1. Distrust of all Scriptures and dogmatic teachings.

2. An enquiring mind and earnest search into the depths of one's own nature.

3. Humble but positive faith in the possibilities of such an enquiring search, in a sudden self-realisation of enlightenment, Nirvana and Buddahood.

4. Loyal and patient acceptance of such self-realisation in a following life of simplicity, self-restraint, industry, and sympathy with all animate life.
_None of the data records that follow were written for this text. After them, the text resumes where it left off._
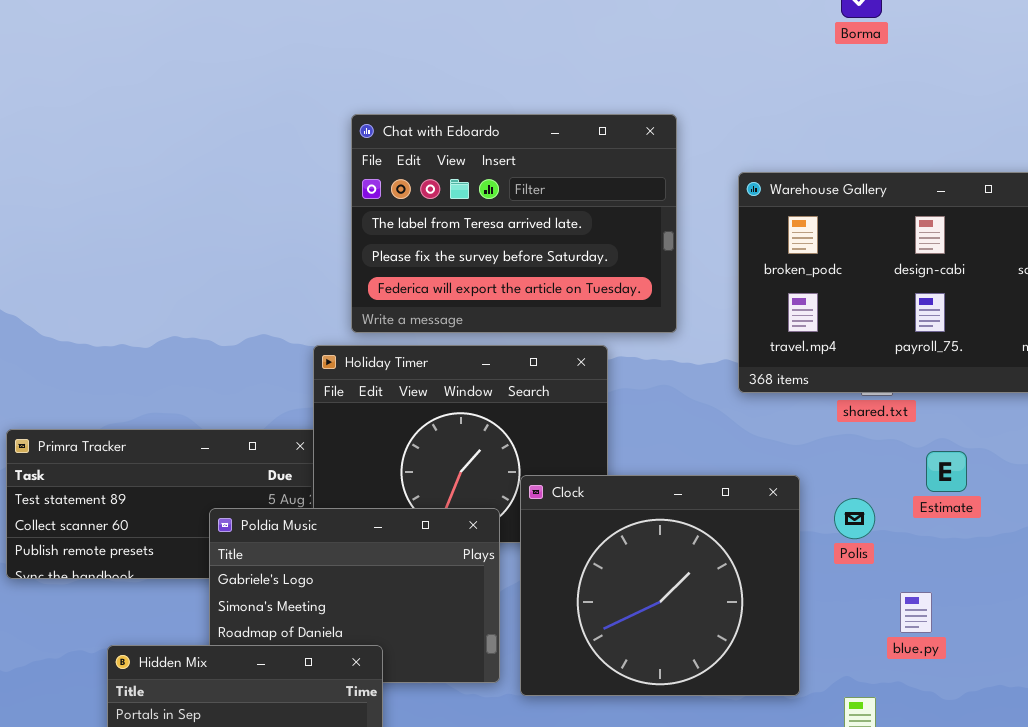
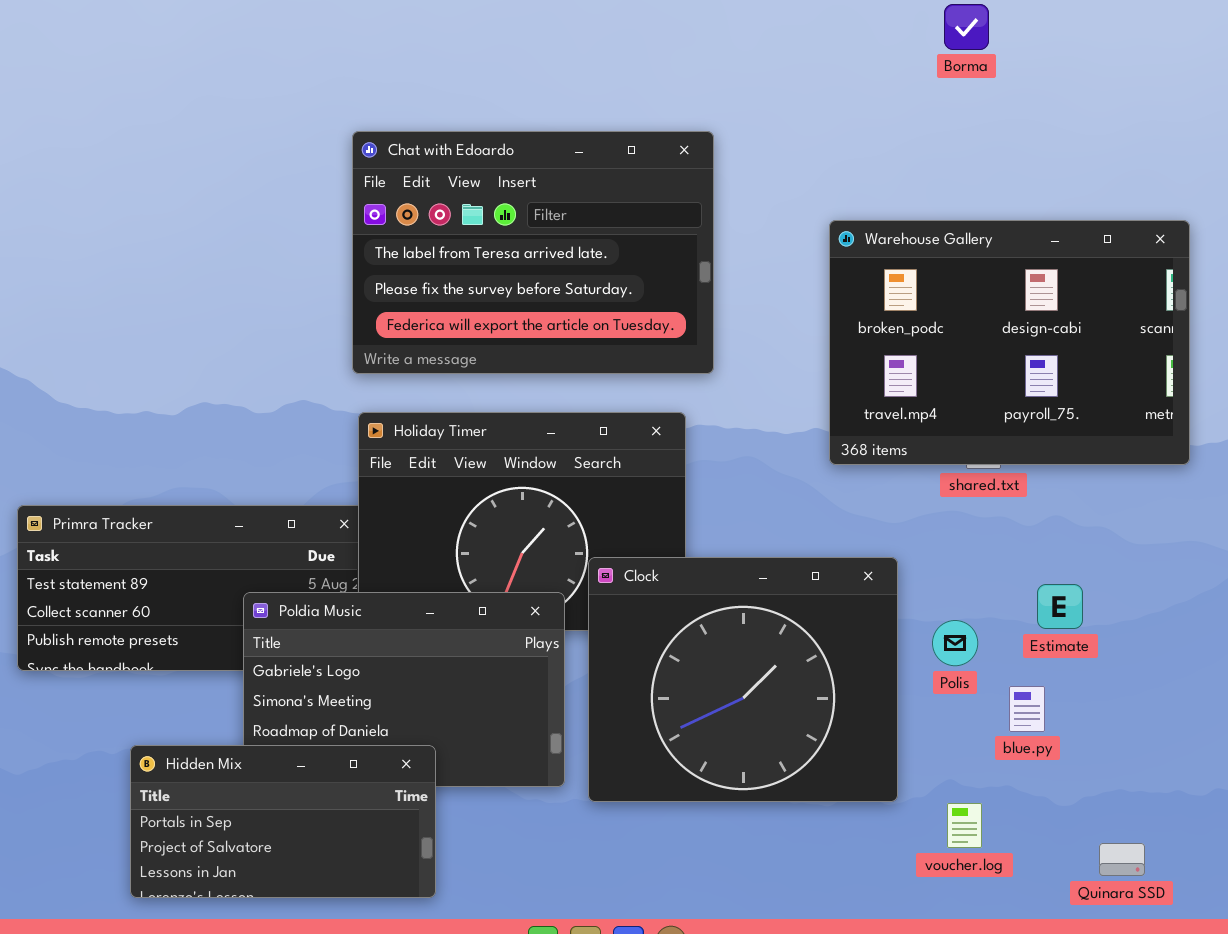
Chat with Edoardo: [351,114,677,333] -> [352,131,714,374], moved
Estimate: [926,451,967,492] -> [1037,584,1083,629], moved
Polis: [834,498,875,539] -> [932,620,978,666], moved

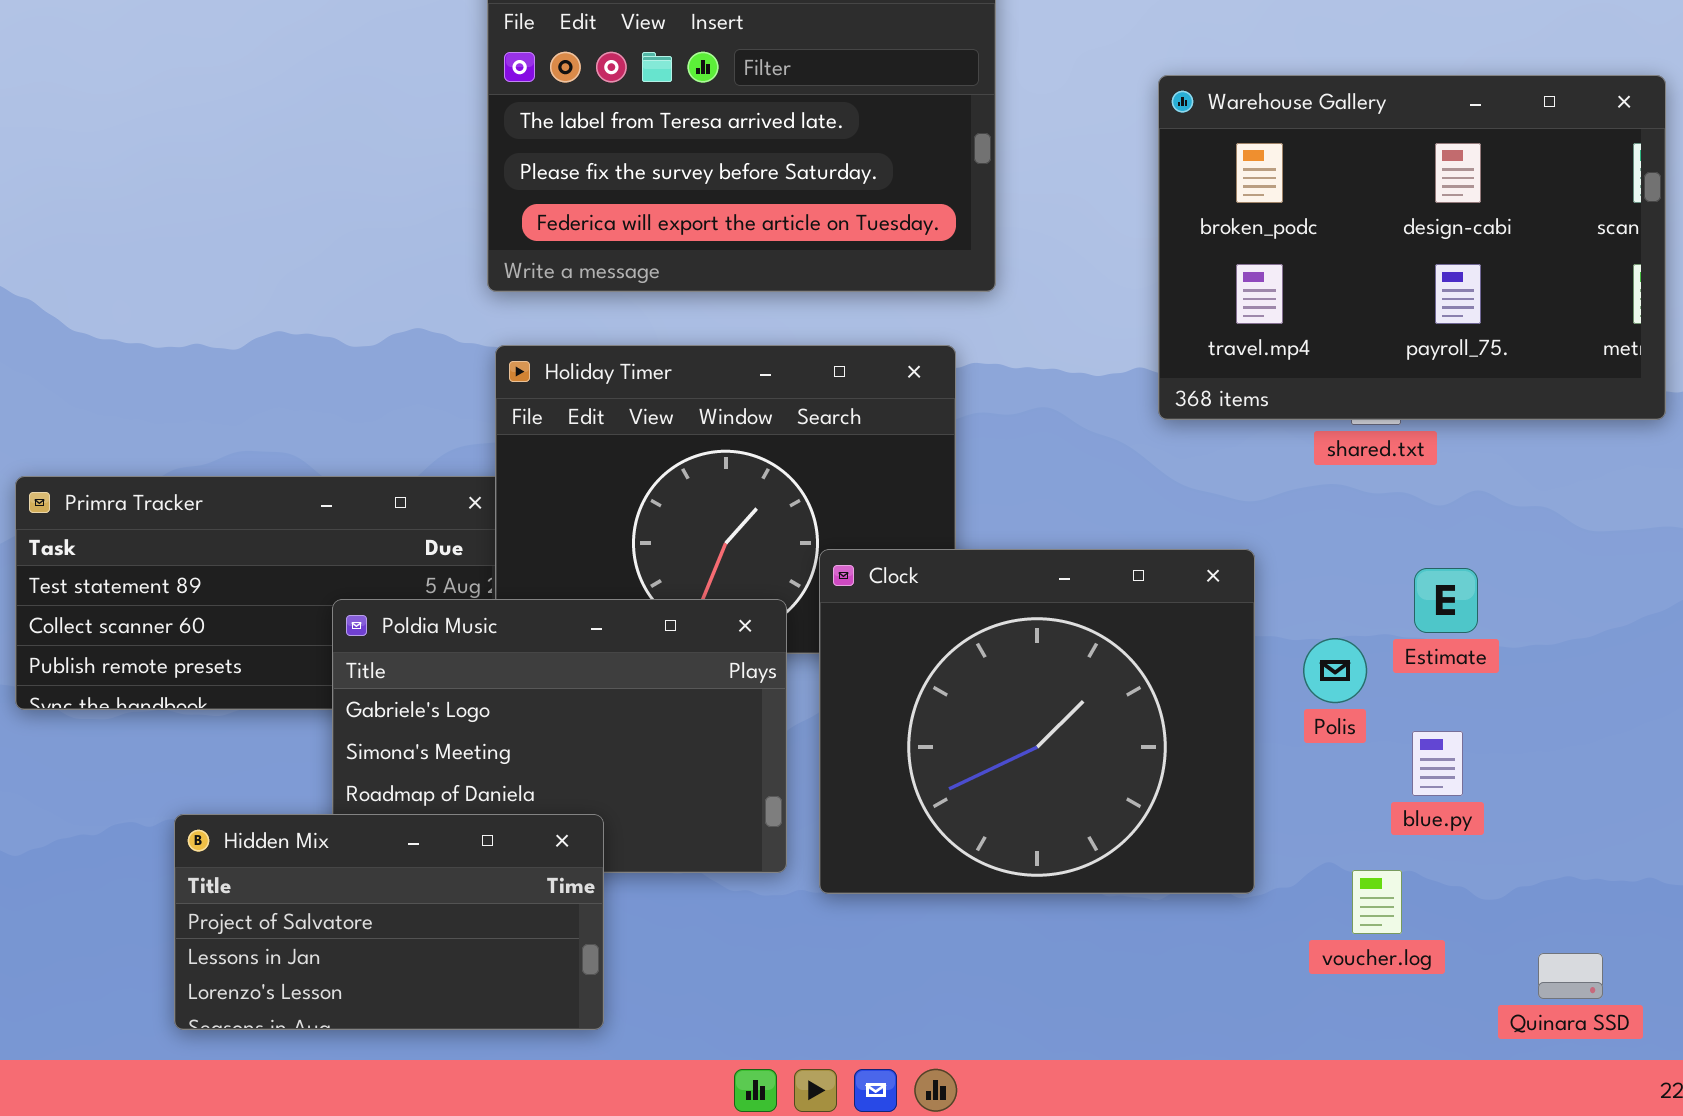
Estimate: [1037,584,1083,629] -> [1414,568,1478,633], moved
Hidden Mix: [130,745,436,898] -> [174,814,604,1030], scrolled down 1 row
voucher.log: [947,803,982,848] -> [1352,870,1402,934], moved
In arriving at these convictions Hui-neng's inherited and experiential acquaintance with Taoism was very influential. He was said to be illiterate but this could have been only relatively true of one who had mastered the Diamond Sutra and frequently discoursed to his disciples about the other great Sutras of the Mahayana. His study of the Diamond Sutra had convinced him of the truth of "Emptiness" and prepared his mind for the later truth of "Self-realisation of Mind-essence" which the Lankavatara taught him. But it was the conception of the Tao, active, limitless, inscrutably wise and benevolent, universal, eternal, ineffable, that gave depth and substance to his convictions and brought sympathy and patience with himself and with all animate life. It was the blending of all these elements in the mind and spirit of Hui-neng, the Sixth Patriarch, that through him gave Chinese Ch’an, and Japanese Zen, Buddhism their characteristic form and spirit.